- **Reading text**
= Beginning of Section =

The odd thing is, bugs don’t bother me. I actually wanted to be an entomologist at one point. The whole experience was probably a combination of stress plus knowledge of the spider I found in the bathroom that I decided to leave alone.

However, I can’t help wondering if there was a spiritual cause. It wouldn’t be the first time I’ve woken up and felt like I was being attacked (ex. the time my sister’s spiritual guardian kept visiting me at night to make sure I wasn’t a threat). If it was spiritual, it probably wasn’t something very strong. Just a curious spirit passing through.

Was it stress and spider dreams or a wandering spirit? Probably a little of both.

goodbye to my elemental friend

I think my relationship with the elemental is officially over.

I went down to their forest today, as I have every few days since I’ve been home. I stood there, gazing into the quiet shaded green, trying to sense anything at all that would show that they weren’t gone. Even just for the sensation of being watched. But I felt nothing.

= End of Section =

Copy the passage above about the spider and the forest elemental in full, without any changes.

- **Exercise data**
= Beginning of Section =

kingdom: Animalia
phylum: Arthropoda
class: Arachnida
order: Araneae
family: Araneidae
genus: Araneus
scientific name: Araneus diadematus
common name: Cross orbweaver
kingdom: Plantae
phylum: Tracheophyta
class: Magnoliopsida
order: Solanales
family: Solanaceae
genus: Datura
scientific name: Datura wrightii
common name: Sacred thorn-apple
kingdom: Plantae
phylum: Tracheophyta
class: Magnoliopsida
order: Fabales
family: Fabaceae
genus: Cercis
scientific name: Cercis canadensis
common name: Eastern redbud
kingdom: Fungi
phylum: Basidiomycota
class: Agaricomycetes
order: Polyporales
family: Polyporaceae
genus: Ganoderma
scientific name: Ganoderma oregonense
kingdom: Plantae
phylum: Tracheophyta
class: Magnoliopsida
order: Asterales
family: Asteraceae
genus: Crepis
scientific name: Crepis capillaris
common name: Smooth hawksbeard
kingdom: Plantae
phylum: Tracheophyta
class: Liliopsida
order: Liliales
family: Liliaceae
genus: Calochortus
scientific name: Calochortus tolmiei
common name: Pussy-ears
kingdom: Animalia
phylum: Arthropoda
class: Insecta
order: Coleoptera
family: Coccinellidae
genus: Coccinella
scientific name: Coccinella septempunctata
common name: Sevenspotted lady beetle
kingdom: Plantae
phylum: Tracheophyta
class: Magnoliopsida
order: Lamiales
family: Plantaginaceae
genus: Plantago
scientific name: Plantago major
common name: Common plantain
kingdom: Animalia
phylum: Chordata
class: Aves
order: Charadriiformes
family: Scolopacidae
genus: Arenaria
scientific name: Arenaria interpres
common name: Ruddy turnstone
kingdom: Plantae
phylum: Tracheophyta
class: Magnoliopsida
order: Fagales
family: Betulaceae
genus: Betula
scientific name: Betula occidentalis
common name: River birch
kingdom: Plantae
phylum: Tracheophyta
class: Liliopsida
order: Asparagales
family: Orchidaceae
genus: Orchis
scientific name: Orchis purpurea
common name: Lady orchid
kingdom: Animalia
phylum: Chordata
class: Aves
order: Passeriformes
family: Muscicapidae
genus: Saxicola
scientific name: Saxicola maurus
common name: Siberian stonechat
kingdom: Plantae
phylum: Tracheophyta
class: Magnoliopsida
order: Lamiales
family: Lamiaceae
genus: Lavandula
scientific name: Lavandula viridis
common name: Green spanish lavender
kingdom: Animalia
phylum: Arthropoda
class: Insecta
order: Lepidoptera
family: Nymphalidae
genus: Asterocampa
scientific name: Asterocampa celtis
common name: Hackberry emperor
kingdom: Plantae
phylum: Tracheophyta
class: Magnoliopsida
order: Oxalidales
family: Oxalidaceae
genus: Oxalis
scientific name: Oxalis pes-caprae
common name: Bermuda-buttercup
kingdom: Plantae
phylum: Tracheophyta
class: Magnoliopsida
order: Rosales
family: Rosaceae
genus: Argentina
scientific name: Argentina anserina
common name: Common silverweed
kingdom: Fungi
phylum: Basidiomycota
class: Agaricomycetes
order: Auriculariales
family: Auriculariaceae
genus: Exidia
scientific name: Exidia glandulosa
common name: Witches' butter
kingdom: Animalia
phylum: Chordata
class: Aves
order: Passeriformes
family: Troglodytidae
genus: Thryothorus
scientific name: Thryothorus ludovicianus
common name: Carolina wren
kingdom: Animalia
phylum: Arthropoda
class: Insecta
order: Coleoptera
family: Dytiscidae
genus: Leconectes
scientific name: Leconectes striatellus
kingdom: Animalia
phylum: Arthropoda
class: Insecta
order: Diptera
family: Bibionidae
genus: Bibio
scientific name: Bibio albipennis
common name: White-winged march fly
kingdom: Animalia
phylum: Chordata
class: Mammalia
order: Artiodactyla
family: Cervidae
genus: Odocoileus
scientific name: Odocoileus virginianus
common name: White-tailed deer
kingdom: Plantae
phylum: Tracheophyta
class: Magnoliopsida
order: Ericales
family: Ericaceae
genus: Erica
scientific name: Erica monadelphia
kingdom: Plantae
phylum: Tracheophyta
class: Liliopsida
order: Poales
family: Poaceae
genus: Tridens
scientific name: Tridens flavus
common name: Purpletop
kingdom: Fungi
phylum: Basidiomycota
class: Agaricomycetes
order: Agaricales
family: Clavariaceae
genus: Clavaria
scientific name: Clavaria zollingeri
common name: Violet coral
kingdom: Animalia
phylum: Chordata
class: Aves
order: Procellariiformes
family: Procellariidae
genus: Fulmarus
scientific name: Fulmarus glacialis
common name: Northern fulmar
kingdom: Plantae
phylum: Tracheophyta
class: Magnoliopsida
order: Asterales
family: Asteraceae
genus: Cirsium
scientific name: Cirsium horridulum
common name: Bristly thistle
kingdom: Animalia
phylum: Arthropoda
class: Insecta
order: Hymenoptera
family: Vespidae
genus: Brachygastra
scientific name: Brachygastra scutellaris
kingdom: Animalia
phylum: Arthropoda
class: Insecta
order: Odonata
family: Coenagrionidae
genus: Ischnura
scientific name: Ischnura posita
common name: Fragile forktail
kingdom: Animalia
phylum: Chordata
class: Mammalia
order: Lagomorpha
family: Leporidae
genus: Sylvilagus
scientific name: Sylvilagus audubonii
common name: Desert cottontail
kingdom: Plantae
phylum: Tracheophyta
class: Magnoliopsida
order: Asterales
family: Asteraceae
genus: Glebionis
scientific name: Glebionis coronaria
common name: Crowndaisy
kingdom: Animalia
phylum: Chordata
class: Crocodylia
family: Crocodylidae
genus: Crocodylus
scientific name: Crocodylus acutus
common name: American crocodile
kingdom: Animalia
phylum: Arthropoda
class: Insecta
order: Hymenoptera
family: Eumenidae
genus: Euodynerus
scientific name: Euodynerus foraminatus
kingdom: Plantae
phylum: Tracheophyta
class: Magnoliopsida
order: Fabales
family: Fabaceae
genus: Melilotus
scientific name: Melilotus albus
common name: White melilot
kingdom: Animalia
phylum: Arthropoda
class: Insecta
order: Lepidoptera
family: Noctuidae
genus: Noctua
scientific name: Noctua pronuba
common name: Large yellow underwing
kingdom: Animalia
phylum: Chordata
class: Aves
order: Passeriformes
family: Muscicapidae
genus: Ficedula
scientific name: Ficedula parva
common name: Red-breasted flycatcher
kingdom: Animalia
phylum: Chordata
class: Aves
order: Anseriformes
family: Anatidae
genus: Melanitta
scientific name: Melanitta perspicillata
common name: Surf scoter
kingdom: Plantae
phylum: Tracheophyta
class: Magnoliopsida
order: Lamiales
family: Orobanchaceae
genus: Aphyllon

= End of Section =

- **Written reply**
The odd thing is, bugs don’t bother me. I actually wanted to be an entomologist at one point. The whole experience was probably a combination of stress plus knowledge of the spider I found in the bathroom that I decided to leave alone.

However, I can’t help wondering if there was a spiritual cause. It wouldn’t be the first time I’ve woken up and felt like I was being attacked (ex. the time my sister’s spiritual guardian kept visiting me at night to make sure I wasn’t a threat). If it was spiritual, it probably wasn’t something very strong. Just a curious spirit passing through.

Was it stress and spider dreams or a wandering spirit? Probably a little of both.

goodbye to my elemental friend

I think my relationship with the elemental is officially over.

I went down to their forest today, as I have every few days since I’ve been home. I stood there, gazing into the quiet shaded green, trying to sense anything at all that would show that they weren’t gone. Even just for the sensation of being watched. But I felt nothing.